Analysis by some independent mortgage advisers suggests one part of the government’s new Help to Buy scheme, designed to pump life back into the housing market, may bring down new-build property prices.

Buyers of a new-build property who use a Help to Buy shared equity scheme should bear in mind that, as the developer is no longer subsidising the mortgage, they will now be in just as strong a negotiating position as if they were using any other mortgage and therefore should be much better placed to negotiate a discount off the list price and/or some other benefit.

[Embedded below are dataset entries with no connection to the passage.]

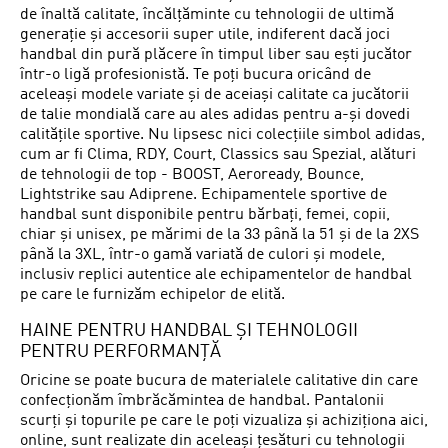
de înaltă calitate, încălțăminte cu tehnologii de ultimă
generație și accesorii super utile, indiferent dacă joci
handbal din pură plăcere în timpul liber sau ești jucător
într-o ligă profesionistă. Te poți bucura oricând de
aceleași modele variate și de aceiași calitate ca jucătorii
de talie mondială care au ales adidas pentru a-și dovedi
calitățile sportive. Nu lipsesc nici colecțiile simbol adidas,
cum ar fi Clima, RDY, Court, Classics sau Spezial, alături
de tehnologii de top - BOOST, Aeroready, Bounce,
Lightstrike sau Adiprene. Echipamentele sportive de
handbal sunt disponibile pentru bărbați, femei, copii,
chiar și unisex, pe mărimi de la 33 până la 51 și de la 2XS
până la 3XL, într-o gamă variată de culori și modele,
inclusiv replici autentice ale echipamentelor de handbal
pe care le furnizăm echipelor de elită.
HAINE PENTRU HANDBAL ȘI TEHNOLOGII
PENTRU PERFORMANȚĂ
Oricine se poate bucura de materialele calitative din care
confecționăm îmbrăcămintea de handbal. Pantalonii
scurți și topurile pe care le poți vizualiza și achiziționa aici,
online, sunt realizate din aceleași țesături cu tehnologii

Under Help to Buy the government is offering to lend anyone who wants to buy a new build property worth up to £600,000 a fifth of the value of their property as an interest free “equity loan” to be repaid to the government when the property is sold.

It builds on an existing government scheme called FirstBuy, which was only on offer to first-time buyers earning less than £60,000 a year.

The critical difference between the two schemes, which could bring prices down, is that under FirstBuy the 20% equity loan was part funded by the government and part funded by the developer selling the property.

But Help to Buy is solely funded by the government leaving developers with no vested interest in the value of the property after it is sold.

Persuading a customer with a 5% deposit to use this new shared equity scheme will cost the developer nothing, whereas if that same customer uses a NewBuy mortgage [another government scheme due to be replaced next year] it will cost the developer a little over 4% (a 3.5% insurance premium plus an admin fee).

Thus anyone visiting a developer’s sales office today with only a 5% deposit is likely to get very different “advice” as to which mortgage is best for them compared to the “advice” they would have received before the budget.

Despite the risk that prices could be impacted at point of sale however, mortgage lenders are still likely to offer loans under the scheme.

The £3.5bn made available by the Government will support an extra £13.125m of first charge lending over the next three years, enough to make it worthwhile for even the largest lenders to support it, especially as it involves low risk lending with a maximum loan to value of 75%.

The fear that new-build prices could be impacted, is in direct opposition with separate speculation that the other part of Help to Buy, which will see the government guarantee high loan to value mortgages on all property for both first-time buyers and home movers from January 2014, could cause a house price bubble by increasing the supply of mortgages without a simultaneous rise in the number of properties for sale.

Time to buy?

In spite of the uncertainty over house prices, those thinking about buying property at the moment would benefit from historically low mortgage rates, and would avoid a possible house price bubble in 2014!

The cost of fixed rate mortgages has continued to decline over the past month, especially 5-year fixed rates which now start at 2.59%.

Although the Eurozone crisis is inhibiting economic activity in the UK it is also boosting mortgage borrowers by helping to keep interest rates low.

With fixed rate mortgages generally cheaper than trackers or discounts, and 5-year fixes available below 3% on LTVs up to 75%, many people will welcome the opportunity to fix their mortgage payments for as long as five years at current low rates.